Surement pas de Utilitaire de disque, c'est une copie écran d'Assistant Boot Camp lors de son lancement. Qu'est-il proposé dans la fenêtre, téléchargement des pilotes/drivers, création d'une clé USB, utilisation d'un fichier .iso ?


----------



## heurtel (4 Mai 2020)

j ai exactement le meme probleme, la semaine derniere j ai fait l installation, aucun probleme.
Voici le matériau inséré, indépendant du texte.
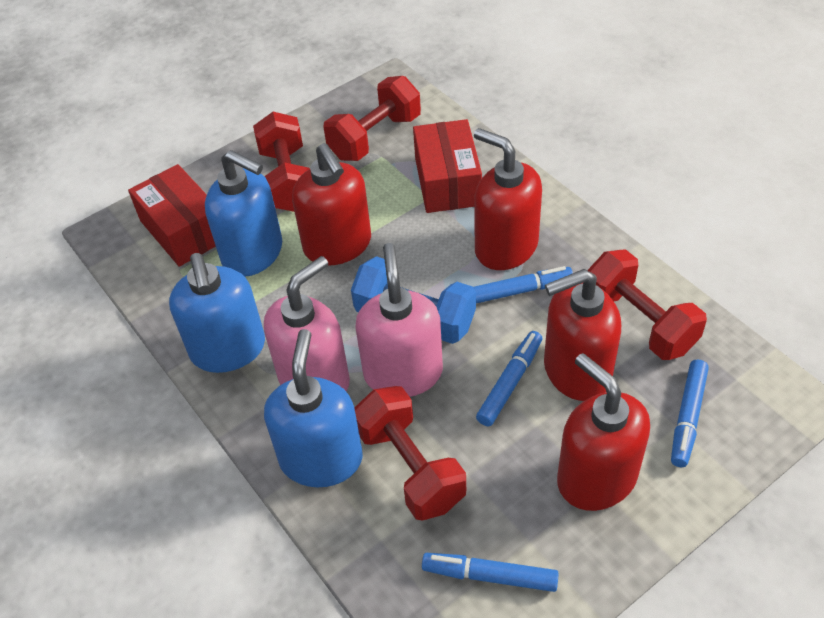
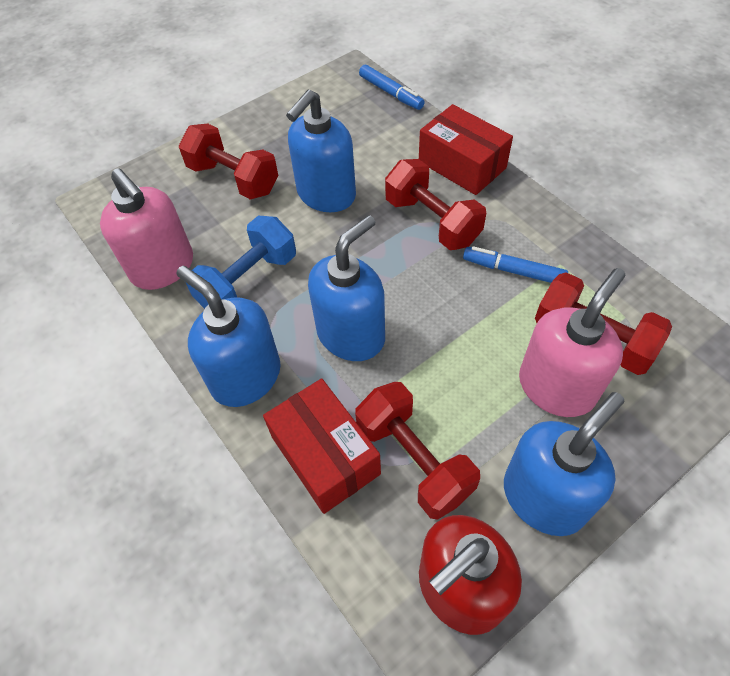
blue marker: 4 -> 2
blue soap dispenser: 3 -> 4
red soap dispenser: 4 -> 1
Cette semaine j ai changé mon disque dur interne, j ai d abord désintallé windows. et maintenant j essaie de réinstallé et impossible, bootcamp ne veut plus accepté de clé usb pour l installation du disk de démarage iso, espace clé insuffisant...??? c est la meme  clé que j ai utilisé la semaine dernière qui marchait tres bien une 32 GB usb 3,0.


----------



## Locke (4 Mai 2020)

heurtel a dit:


> bootcamp ne veut plus accepté de clé usb pour l installation du disk de démarage iso, espace clé insuffisant...??? c est la meme clé que j ai utilisé la semaine dernière qui marchait tres bien une 32 GB usb 3,0


Ta clé USB est bien formaté en FAT et Table de partition GUID...




...il faut bien sélectionner la racine ?


----------